**GOAL OF THE EXERCISE:** Return the passage about merger regulation and competition strategy word for word, in full.

**EXCERPTED PASSAGE:**
##############################

In recent years, dealmakers have been faced with increasing pressures and scrutiny from competition regulators around the world. It’s not uncommon to see a big-ticket M&A deal get stifled after a deal announcement. While the issue has been intensifying over the past decade, in July the Biden administration proposed new merger guidelines to further protect competition.
Both Duffy Lorenz and Creighton Macy of Baker & McKenzie LLP have extensive experience navigating competition complexities in their respective legal practices. Lorenz advises clients on complex cross-border transactions, and Macy focuses on antitrust regulation of such transactions.
While Lorenz said the Department of Justice and Federal Trade Commission’s draft guidelines are relevant and will have an impact on M&A deals, advisers at Baker McKenzie have been feeling the effect of increased regulatory scrutiny for some time, not just in the U.S., but around the world. Both say that increasing M&A headwinds requires dealmakers — across different parts of the deal process — to start planning the competition strategy in the early stages of deal discussions.
Amidst various regulatory pressures, Macy said Baker McKenzie is also keeping abreast of proposed changes to the Hart-Scott-Rodino form — the federal pre-merger notification form — which could have material cost and time implications for a merger filing. Additional considerations include how the DOJ and FTC are evaluating transactions including consent decrees, remedy acceptance and merger challenges, Macy said. Baker McKenzie partners take these relevant “data points” to calculate a risk profile for a proposed transaction and often proceed with a “fix it first” approach — essentially working with the client to address a potential competition issue (i.e. carve-outs or divestitures) before entering a merger agreement.

##############################

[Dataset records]
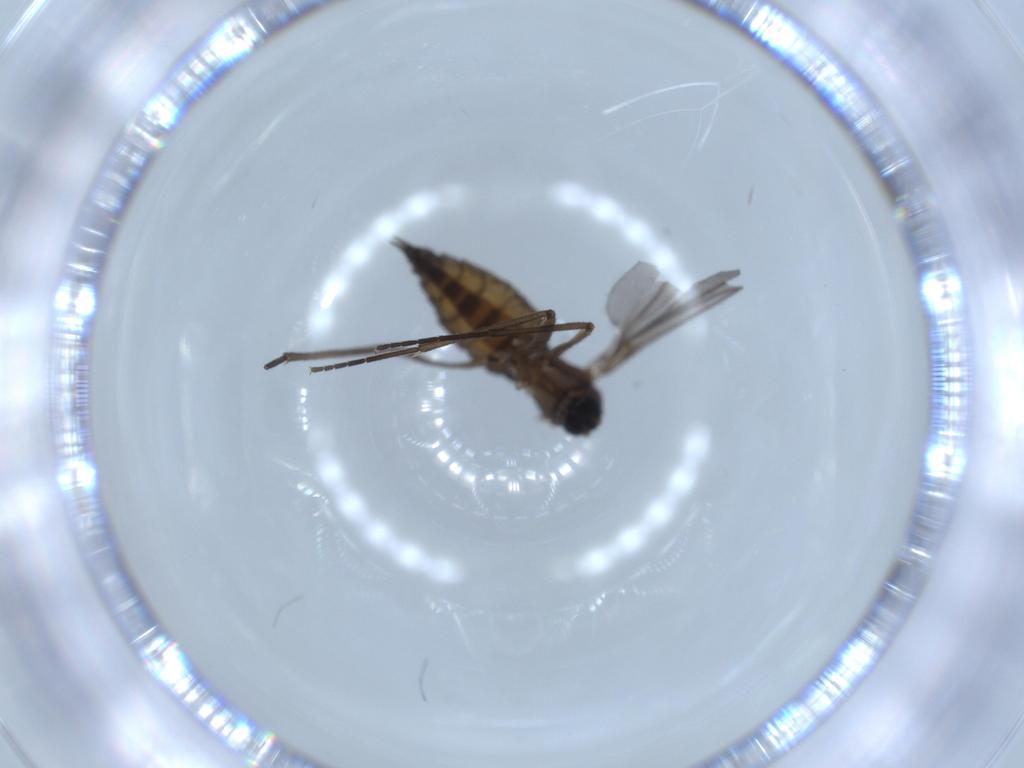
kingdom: Animalia
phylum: Arthropoda
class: Insecta
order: Diptera
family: Sciaridae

##############################

**TASK OUTPUT:**
In recent years, dealmakers have been faced with increasing pressures and scrutiny from competition regulators around the world. It’s not uncommon to see a big-ticket M&A deal get stifled after a deal announcement. While the issue has been intensifying over the past decade, in July the Biden administration proposed new merger guidelines to further protect competition.
Both Duffy Lorenz and Creighton Macy of Baker & McKenzie LLP have extensive experience navigating competition complexities in their respective legal practices. Lorenz advises clients on complex cross-border transactions, and Macy focuses on antitrust regulation of such transactions.
While Lorenz said the Department of Justice and Federal Trade Commission’s draft guidelines are relevant and will have an impact on M&A deals, advisers at Baker McKenzie have been feeling the effect of increased regulatory scrutiny for some time, not just in the U.S., but around the world. Both say that increasing M&A headwinds requires dealmakers — across different parts of the deal process — to start planning the competition strategy in the early stages of deal discussions.
Amidst various regulatory pressures, Macy said Baker McKenzie is also keeping abreast of proposed changes to the Hart-Scott-Rodino form — the federal pre-merger notification form — which could have material cost and time implications for a merger filing. Additional considerations include how the DOJ and FTC are evaluating transactions including consent decrees, remedy acceptance and merger challenges, Macy said. Baker McKenzie partners take these relevant “data points” to calculate a risk profile for a proposed transaction and often proceed with a “fix it first” approach — essentially working with the client to address a potential competition issue (i.e. carve-outs or divestitures) before entering a merger agreement.